By Carly Forster
Apple (NASDAQ:AAPL) finally released its highly anticipated Apple Watch for presale on April 10th and sold out of all models in 6 hours.
The Apple Watch will initially be available in the United States, Canada, China, France, Germany, Australia, Hong Kong, Japan, and the United Kingdom. The different models of the Apple Watch will retail between $349 for the sport watch and $10,000 for the top-of-the-line watch.
The company also offered a preview of the Apple Watch on April 10th before it officially goes on sale on April 24th, though most of the people who pre-ordered seemed to have purchased the watch without seeing it in person first.
Despite the quick sell out, Apple received some mixed reviews from Wall Street analysts.
On April 10th, Raymond James analyst Tavis McCourt downgraded his rating on Apple from Outperform to Market Perform, noting “Early reviews on Apple Watch suggest it will fall far short of the ‘insanely great’ benchmark, at least in this first iteration [...] Although the financial impact of the Apple Watch is almost immaterial near term, we are concerned that relatively muted reviews so far could place added fear in investors’ minds about the company’s ability to launch successful new product categories.”
McCourt has rated Apple 42 times since January 2009, earning a 74% success rate recommending the stock and a +28.5% average return per recommendation. Overall, he has a 66% success rate recommending stocks and a +15.0% average return per recommendation.

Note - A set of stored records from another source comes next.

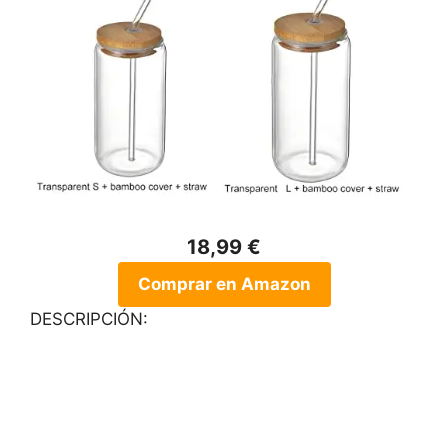
18,99 €
Comprar en Amazon
DESCRIPCIÓN:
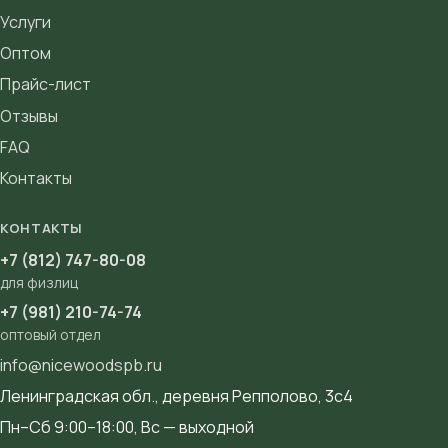
Услуги
Оптом
Прайс-лист
Отзывы
FAQ
Контакты
КОНТАКТЫ
+7 (812) 747-80-08
для физлиц
+7 (981) 210-74-74
оптовый отдел
info@nicewoodspb.ru
Ленинградская обл., деревня Репполово, 3с4
Пн–Сб 9:00–18:00, Вс — выходной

On the other hand, Piper Jaffray analyst Gene Munster reiterated an Overweight rating on Apple on April 10th with a price target of $160, according to SmarterAnalyst. Munster noted, “We have been monitoring lead times this morning and it appears that between 6AM and 9AM ET, lead times have been stable for 5 different SKUs at 4-6 weeks or June/July ship date. We believe that the current stable lead times suggests that supply was the main limiting factor in this morning’s sell out as if demand were extremely strong, it would seem that lead-times would continue to increase.”
Munster has rated Apple 136 times since January 2009, earning a 77% success rate recommending stocks and a +31.6% average return per recommendation. Overall, he has a 72% success rate recommending stocks and a +28.0% average return per recommendation.
On average, the top analyst consensus for Apple on TipRanks is Moderate Buy.